(Saved data entries)
• • • • •

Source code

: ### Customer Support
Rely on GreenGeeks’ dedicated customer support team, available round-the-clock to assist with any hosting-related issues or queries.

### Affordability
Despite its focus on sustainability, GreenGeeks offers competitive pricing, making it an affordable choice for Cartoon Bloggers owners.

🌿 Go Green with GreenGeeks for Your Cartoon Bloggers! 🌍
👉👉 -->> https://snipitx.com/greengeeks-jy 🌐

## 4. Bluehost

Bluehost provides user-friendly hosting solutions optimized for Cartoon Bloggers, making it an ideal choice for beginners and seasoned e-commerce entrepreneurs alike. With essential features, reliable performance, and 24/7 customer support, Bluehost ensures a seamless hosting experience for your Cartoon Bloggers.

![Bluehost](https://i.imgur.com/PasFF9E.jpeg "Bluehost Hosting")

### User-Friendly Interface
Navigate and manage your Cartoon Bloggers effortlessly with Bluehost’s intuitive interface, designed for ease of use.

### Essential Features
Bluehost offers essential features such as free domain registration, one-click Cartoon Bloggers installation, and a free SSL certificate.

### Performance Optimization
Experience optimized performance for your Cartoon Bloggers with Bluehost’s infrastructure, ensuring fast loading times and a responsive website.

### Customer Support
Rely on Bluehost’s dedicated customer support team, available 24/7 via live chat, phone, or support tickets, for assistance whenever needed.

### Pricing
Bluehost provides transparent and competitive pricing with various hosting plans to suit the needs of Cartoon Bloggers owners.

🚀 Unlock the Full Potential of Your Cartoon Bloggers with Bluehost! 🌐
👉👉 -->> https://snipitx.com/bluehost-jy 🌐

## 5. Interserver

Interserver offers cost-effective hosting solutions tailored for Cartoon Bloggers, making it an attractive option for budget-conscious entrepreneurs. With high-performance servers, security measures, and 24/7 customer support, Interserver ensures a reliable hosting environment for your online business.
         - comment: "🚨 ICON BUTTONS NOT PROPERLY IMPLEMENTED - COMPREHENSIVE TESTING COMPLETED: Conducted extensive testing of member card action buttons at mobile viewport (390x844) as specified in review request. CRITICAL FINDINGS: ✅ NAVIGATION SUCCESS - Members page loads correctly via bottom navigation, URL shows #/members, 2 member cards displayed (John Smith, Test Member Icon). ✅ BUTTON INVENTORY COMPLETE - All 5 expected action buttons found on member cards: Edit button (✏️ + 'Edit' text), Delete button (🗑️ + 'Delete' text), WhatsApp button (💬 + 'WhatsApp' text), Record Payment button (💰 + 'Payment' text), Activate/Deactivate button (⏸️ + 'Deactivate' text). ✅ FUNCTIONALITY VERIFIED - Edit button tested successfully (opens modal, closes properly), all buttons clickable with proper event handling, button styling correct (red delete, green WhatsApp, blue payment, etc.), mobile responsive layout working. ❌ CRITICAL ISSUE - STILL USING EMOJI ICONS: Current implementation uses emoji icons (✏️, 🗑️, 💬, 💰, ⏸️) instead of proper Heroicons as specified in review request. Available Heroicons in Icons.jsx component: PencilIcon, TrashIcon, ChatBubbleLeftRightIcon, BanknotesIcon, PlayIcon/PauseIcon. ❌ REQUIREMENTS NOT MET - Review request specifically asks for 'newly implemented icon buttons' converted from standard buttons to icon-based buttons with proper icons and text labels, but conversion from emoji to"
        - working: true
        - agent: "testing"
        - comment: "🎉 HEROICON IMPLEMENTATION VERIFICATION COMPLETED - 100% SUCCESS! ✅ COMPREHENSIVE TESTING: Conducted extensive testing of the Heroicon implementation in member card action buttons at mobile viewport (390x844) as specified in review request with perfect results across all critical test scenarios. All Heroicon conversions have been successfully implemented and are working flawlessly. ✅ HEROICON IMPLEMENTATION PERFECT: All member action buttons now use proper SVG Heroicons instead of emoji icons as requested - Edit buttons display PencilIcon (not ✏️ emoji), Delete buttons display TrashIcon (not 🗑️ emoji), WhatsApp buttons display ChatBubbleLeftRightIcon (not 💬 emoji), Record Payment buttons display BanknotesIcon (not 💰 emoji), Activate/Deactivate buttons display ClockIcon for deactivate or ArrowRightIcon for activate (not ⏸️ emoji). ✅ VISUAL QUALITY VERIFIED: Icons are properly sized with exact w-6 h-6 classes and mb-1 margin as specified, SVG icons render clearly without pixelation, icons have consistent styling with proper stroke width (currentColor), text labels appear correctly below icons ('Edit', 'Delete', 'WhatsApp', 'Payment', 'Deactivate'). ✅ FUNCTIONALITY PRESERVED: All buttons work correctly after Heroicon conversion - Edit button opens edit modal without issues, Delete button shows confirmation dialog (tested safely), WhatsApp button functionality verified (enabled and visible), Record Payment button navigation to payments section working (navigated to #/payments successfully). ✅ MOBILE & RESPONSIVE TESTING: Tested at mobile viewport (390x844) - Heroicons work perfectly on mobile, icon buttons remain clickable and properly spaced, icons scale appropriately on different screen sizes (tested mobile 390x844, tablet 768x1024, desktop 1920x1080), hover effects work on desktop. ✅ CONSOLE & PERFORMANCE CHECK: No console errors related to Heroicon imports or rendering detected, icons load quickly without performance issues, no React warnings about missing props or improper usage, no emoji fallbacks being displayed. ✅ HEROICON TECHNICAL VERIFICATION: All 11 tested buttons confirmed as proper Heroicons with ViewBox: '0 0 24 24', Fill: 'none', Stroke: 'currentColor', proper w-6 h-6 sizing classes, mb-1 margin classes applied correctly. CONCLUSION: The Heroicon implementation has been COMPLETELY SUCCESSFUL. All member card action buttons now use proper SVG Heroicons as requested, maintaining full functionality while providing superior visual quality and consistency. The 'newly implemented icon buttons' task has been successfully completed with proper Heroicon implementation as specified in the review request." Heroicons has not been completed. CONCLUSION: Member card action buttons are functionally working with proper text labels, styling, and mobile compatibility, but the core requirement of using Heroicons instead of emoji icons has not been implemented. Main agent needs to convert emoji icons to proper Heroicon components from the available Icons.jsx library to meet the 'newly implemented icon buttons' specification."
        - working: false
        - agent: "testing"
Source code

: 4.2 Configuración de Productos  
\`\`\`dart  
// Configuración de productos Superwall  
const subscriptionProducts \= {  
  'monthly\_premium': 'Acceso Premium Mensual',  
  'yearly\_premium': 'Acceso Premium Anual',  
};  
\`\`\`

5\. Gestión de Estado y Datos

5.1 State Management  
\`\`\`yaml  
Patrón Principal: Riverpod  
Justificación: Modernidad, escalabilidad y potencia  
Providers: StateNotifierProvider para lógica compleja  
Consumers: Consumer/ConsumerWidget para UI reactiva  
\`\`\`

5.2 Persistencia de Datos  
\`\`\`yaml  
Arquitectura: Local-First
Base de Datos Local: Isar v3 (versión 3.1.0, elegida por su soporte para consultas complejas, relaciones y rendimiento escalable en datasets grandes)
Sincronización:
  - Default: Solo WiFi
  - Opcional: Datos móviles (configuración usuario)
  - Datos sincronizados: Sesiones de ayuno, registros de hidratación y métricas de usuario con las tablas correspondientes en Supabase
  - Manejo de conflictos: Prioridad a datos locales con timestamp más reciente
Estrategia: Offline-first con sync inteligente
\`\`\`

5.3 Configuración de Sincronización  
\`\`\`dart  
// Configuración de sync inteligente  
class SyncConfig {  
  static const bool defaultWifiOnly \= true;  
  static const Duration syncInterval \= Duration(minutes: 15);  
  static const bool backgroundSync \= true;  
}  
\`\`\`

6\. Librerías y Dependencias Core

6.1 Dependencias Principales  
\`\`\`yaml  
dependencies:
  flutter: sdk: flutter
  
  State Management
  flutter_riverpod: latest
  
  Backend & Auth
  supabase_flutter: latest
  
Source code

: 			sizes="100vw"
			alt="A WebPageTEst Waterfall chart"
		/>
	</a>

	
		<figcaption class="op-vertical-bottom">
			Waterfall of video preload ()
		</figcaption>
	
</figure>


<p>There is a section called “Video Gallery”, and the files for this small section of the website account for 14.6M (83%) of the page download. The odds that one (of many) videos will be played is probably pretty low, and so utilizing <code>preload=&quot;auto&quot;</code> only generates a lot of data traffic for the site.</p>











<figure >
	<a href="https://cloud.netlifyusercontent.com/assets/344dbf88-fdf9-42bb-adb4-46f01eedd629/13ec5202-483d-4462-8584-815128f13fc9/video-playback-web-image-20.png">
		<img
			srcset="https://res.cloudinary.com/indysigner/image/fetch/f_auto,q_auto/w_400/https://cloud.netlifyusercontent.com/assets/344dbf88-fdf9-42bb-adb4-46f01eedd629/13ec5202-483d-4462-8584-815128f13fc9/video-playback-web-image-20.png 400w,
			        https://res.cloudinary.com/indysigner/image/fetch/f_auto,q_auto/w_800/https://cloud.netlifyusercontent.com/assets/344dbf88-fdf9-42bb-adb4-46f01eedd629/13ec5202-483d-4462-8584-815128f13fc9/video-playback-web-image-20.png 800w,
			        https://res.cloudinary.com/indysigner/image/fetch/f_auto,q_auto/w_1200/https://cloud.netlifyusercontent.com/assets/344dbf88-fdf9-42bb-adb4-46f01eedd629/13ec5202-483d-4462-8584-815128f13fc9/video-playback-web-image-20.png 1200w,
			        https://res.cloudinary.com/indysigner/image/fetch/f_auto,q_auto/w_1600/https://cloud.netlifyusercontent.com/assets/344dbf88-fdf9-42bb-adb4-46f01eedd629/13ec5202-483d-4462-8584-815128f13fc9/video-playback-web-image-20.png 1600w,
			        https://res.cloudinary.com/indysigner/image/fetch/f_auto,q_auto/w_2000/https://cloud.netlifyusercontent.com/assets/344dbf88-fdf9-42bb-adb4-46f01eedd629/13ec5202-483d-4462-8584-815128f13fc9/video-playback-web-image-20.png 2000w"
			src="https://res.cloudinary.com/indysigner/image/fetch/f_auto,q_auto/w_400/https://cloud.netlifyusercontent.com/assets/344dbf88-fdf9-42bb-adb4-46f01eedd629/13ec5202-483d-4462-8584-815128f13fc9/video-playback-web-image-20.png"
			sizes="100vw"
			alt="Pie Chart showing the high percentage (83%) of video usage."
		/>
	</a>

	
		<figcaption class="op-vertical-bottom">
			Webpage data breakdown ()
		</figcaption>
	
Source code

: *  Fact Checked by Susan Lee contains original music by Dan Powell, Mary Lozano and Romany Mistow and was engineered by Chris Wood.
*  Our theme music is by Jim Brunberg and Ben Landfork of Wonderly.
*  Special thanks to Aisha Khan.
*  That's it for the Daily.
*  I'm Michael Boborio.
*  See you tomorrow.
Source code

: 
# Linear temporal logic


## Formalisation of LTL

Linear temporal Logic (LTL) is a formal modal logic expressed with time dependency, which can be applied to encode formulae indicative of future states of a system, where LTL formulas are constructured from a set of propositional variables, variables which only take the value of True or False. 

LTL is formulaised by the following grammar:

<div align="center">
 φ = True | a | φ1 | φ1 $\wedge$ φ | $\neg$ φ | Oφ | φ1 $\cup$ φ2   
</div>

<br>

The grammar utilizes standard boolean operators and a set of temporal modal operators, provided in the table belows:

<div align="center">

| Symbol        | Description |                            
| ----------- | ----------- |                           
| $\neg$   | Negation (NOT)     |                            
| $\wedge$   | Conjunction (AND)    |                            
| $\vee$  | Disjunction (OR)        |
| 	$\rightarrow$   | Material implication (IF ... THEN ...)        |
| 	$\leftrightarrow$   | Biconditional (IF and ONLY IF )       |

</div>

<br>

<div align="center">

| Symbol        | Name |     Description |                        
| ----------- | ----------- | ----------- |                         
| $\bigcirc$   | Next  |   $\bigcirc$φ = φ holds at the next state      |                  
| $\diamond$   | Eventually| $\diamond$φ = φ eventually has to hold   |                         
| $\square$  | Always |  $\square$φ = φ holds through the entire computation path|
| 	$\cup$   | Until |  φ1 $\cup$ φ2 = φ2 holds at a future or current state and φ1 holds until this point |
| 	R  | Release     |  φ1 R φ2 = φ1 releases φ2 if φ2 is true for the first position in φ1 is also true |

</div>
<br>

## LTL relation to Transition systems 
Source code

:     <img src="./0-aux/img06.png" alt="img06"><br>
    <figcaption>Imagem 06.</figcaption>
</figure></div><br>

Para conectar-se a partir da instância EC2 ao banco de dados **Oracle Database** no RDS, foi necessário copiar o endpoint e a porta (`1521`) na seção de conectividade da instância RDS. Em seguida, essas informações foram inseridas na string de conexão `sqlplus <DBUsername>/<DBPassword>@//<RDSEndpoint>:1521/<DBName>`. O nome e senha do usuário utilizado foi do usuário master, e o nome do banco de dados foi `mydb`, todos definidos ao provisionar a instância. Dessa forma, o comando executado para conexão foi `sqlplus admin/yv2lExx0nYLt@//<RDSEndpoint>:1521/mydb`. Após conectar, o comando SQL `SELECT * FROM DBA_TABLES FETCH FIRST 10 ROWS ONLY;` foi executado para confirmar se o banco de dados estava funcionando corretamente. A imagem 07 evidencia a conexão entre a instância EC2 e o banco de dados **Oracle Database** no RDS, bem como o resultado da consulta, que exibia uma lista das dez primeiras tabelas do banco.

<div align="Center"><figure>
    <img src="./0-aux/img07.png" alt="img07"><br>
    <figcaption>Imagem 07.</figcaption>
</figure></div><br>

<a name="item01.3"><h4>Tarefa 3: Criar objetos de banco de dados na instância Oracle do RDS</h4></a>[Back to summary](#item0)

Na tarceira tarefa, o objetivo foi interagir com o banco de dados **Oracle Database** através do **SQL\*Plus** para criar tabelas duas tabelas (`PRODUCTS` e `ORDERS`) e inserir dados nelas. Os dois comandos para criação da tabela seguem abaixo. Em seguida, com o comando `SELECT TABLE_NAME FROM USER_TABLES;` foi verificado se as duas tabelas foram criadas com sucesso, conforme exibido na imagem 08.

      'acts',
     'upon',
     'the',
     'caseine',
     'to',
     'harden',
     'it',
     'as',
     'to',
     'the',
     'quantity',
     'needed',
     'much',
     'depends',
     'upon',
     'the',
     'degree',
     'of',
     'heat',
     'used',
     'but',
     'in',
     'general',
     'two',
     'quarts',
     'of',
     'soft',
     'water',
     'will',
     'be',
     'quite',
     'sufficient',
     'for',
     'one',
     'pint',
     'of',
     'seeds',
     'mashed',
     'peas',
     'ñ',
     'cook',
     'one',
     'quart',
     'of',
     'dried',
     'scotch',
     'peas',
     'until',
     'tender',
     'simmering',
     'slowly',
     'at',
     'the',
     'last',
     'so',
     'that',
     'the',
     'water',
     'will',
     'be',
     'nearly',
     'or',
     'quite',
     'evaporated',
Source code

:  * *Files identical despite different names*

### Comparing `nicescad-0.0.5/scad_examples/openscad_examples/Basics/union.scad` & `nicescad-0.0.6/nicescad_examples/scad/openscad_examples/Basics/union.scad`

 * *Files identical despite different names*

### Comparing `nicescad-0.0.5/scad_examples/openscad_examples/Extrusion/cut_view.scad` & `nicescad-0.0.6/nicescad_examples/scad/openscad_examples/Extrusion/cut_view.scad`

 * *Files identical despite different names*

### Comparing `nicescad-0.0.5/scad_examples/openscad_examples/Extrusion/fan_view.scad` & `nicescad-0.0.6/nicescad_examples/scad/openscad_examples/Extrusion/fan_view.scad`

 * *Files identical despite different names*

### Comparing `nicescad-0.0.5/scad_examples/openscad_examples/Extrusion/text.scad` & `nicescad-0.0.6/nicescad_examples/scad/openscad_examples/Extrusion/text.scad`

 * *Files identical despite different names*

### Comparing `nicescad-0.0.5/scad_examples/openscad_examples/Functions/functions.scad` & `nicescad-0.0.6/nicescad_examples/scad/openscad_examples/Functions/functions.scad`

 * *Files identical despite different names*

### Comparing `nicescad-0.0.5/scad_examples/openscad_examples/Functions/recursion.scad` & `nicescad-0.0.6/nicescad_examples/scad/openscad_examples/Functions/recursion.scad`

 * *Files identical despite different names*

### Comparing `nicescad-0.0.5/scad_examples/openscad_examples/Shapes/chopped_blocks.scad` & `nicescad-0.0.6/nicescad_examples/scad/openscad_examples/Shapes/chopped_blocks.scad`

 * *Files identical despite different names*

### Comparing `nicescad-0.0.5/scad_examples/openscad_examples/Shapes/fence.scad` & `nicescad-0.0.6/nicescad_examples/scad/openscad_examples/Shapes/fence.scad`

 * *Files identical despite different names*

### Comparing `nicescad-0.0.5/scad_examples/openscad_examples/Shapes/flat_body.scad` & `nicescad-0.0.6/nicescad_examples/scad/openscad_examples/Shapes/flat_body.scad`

• • • • •

Look through the entries above, and wherever a line holds the word "Premium", copy it.

* **Your response**
  'monthly\_premium': 'Acceso Premium Mensual',  
  'yearly\_premium': 'Acceso Premium Anual',  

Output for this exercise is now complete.